昆山市政府の発表によると、同市では昨年1年間だけでも、フォックスコンを含む企業35社がロボットを購入。それに投じた額は、合算で6億1000万米ドル(約677億円)に達した。
人の仕事をロボットに置き換える「機器人換人」プロジェクトに参加する同市企業の数は、今年600社まで拡大すると見込まれている。しかもこれら企業の生産額は、同市GDP(域内総生産)の6割以上を占める規模だ。同市政府の調査報告によると、「機器換人」が順調に進行していけば、同市企業で働く出稼ぎ労働者約100万人が向こう3年内に仕事を失う見通しだ。
しかしながら長江デルタ地域のその他工場が、こうした大量の労働力を吸収することは不可能。学歴や専門技術を持たない出稼ぎ労働者は故郷に戻らざるを得ないと言える。ただ、その故郷には、彼らを一手に受け入れられるだけの労働集約型工場が存在しない。

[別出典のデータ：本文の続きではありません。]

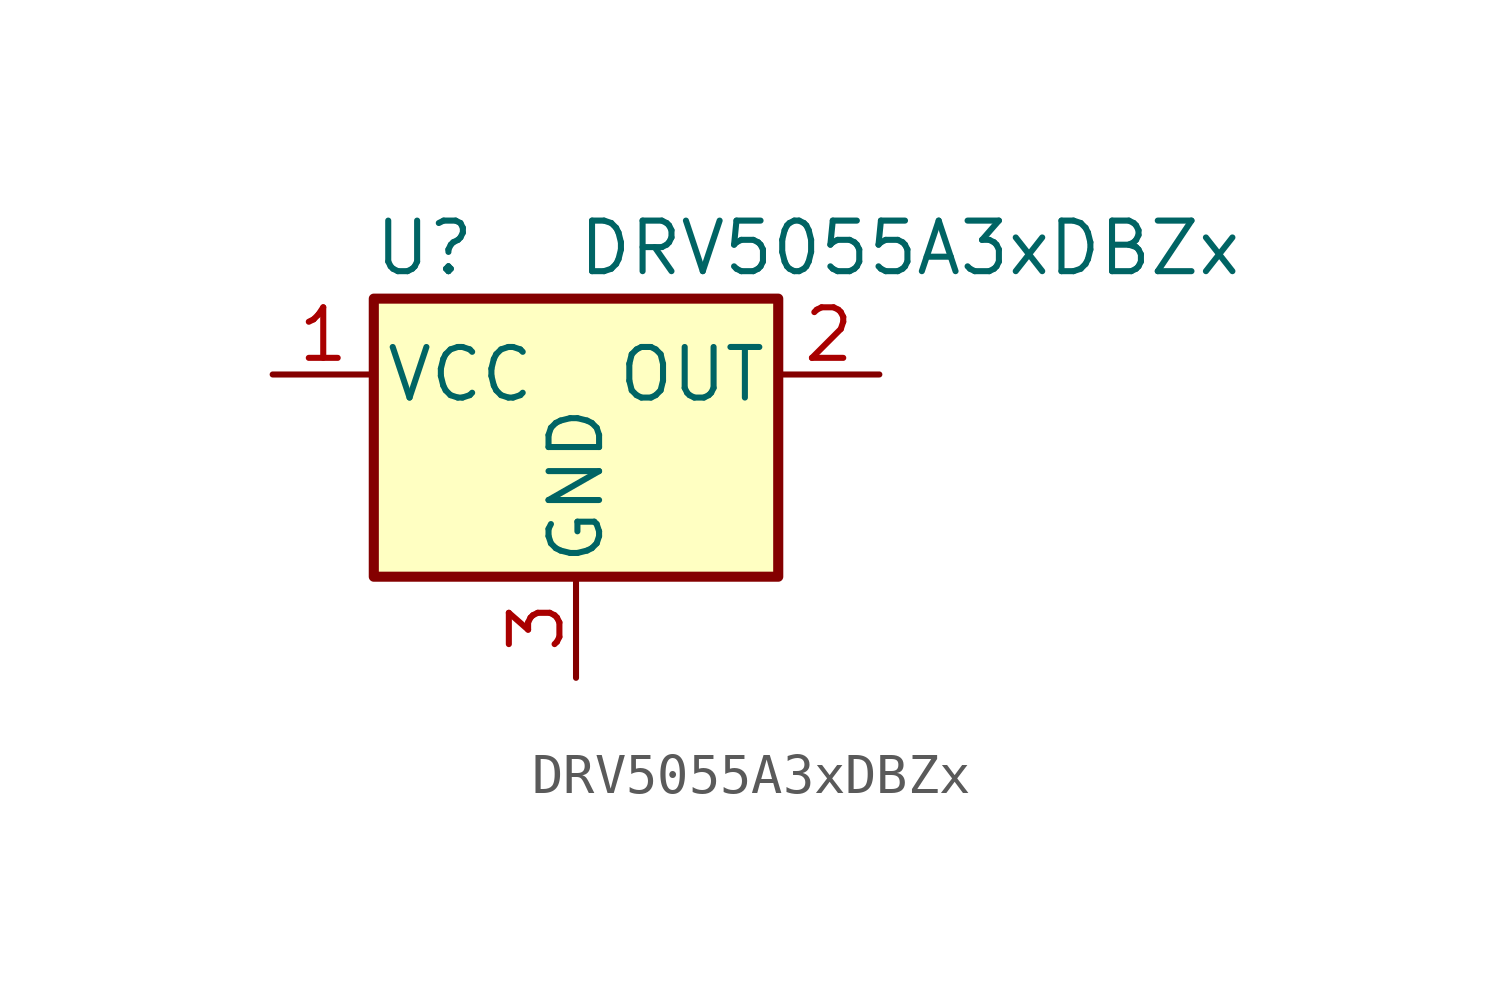
<source format=kicad_sym>
(kicad_symbol_lib
  (version 20241209)
  (generator "kicad_symbol_editor")
  (generator_version "9.0")
  (symbol "DRV5055A3xDBZx"
    (pin_names
      (offset 0.254))
    (property "Reference" "U"
      (at -3.81 3.175 0)
      (effects (font (size 1.27 1.27))))
    (property "Value" "DRV5055A3xDBZx"
      (at 0 3.175 0)
      (effects (font (size 1.27 1.27)) (justify left)))
    (symbol "DRV5055A3xDBZx_0_1"
      (rectangle (start -5.08 1.905) (end 5.08 -5.08) (stroke (width 0.254) (type default)) (fill (type background))))
    (symbol "DRV5055A3xDBZx_1_1"
      (pin power_in line (at -7.62 0 0) (length 2.54) (name "VCC" (effects (font (size 1.27 1.27)))) (number "1" (effects (font (size 1.27 1.27)))))
      (pin power_in line (at 0 -7.62 90) (length 2.54) (name "GND" (effects (font (size 1.27 1.27)))) (number "3" (effects (font (size 1.27 1.27)))))
      (pin output line (at 7.62 0 180) (length 2.54) (name "OUT" (effects (font (size 1.27 1.27)))) (number "2" (effects (font (size 1.27 1.27))))))))
</source>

産業比率が徐々に高まっているサービス業に関しても、ネット通販が台頭する中で、人手に頼る従来型サービス業の委縮が進行中だ。製造業からはじき出された労働力の受け皿にはなり難い。
ロボットに仕事を奪われる職種は今後一段と広がっていくとみられる。ロボット普及策と並行し、中央や地方の政府は失業対策に迫られることは必至。適時対応していかなければ、新たな社会問題を引き起こしかねない状況に置かれている。